● To-do item:
Which of the lines below contain the word "What", with case counting? Copy out each such line.
BEGIN Records supplied
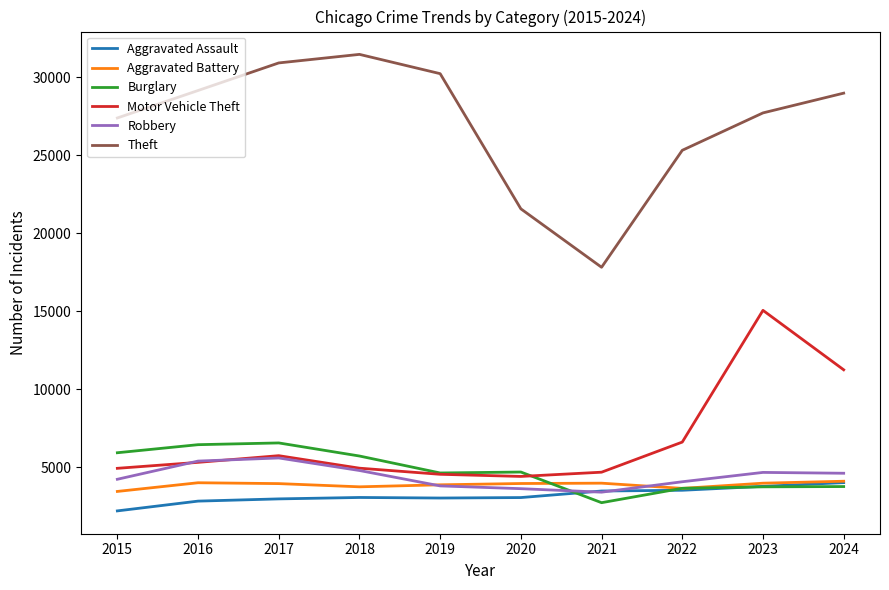

What is the average value of the Aggravated Battery series?

3860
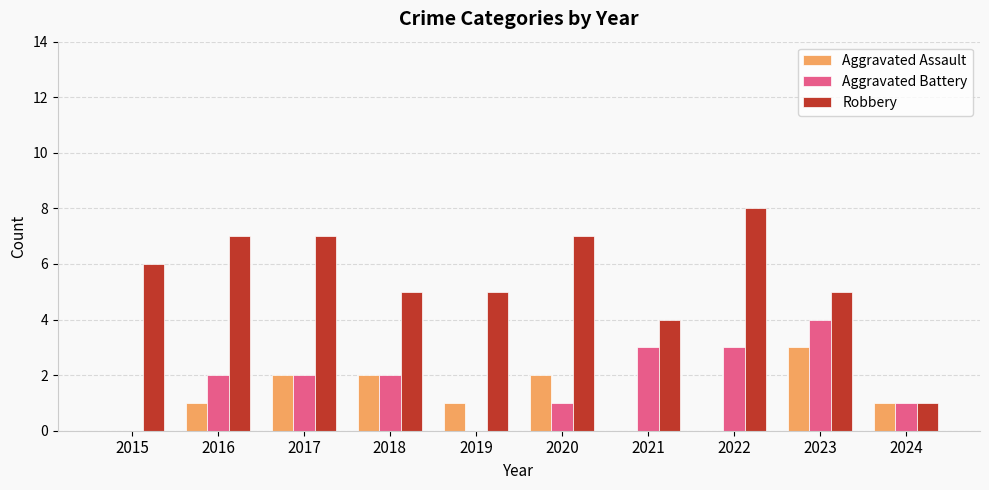

What is the spread (max minus min) of values at 2019?

5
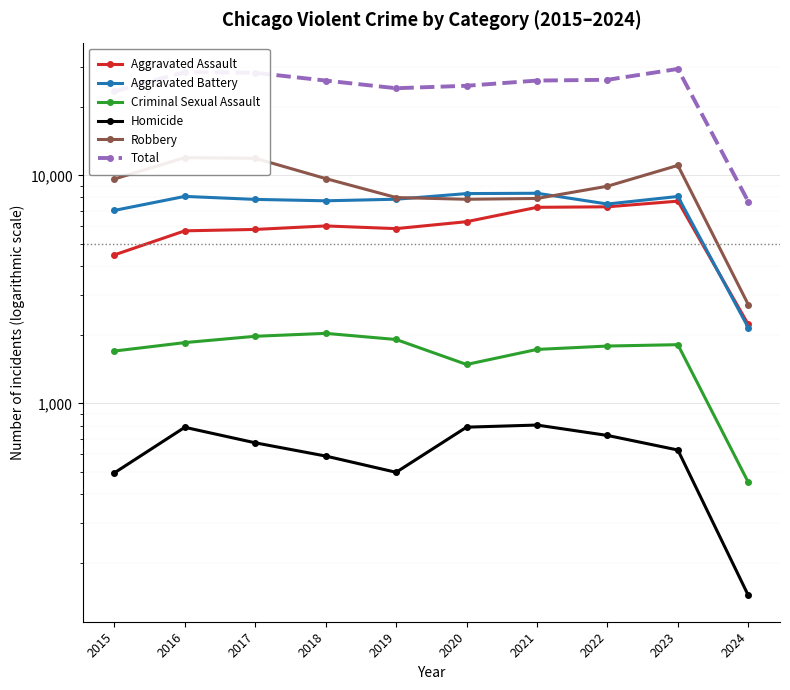

How many distinct data groups are displayed?

6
END Records supplied
● Written response:
What is the average value of the Aggravated Battery series?
What is the spread (max minus min) of values at 2019?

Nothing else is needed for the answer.